[Start of Attachment]

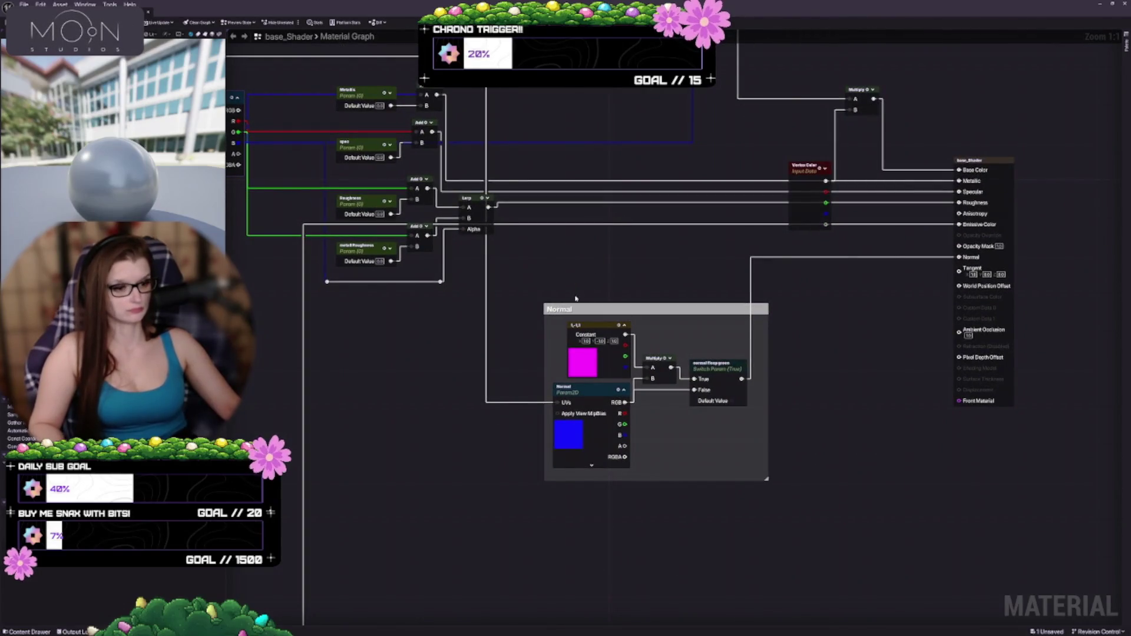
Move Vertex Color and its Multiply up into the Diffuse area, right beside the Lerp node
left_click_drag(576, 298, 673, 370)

[End of Attachment]
[Start of Attachment]

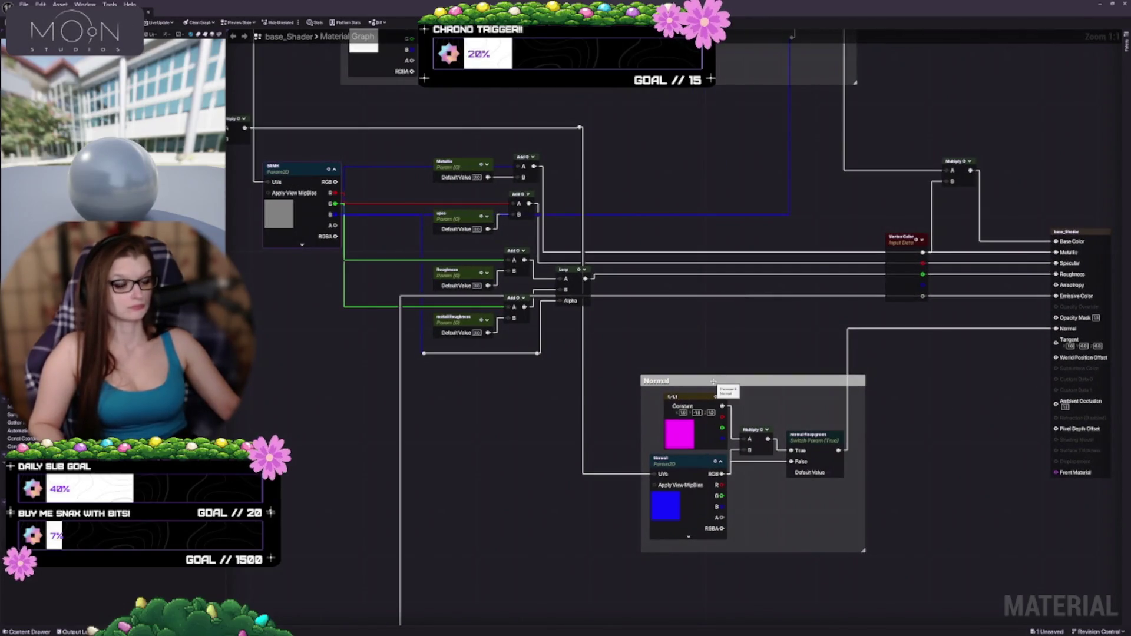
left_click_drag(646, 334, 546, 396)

[End of Attachment]

▸ Brief: Repeat exactly the lines of the listing above, from the one with "Move Vertex Color" down to the one with "left_click_drag(576, 298, 673, 370)"; both of those lines belong in the range.

▸ Answer area:
Move Vertex Color and its Multiply up into the Diffuse area, right beside the Lerp node
left_click_drag(576, 298, 673, 370)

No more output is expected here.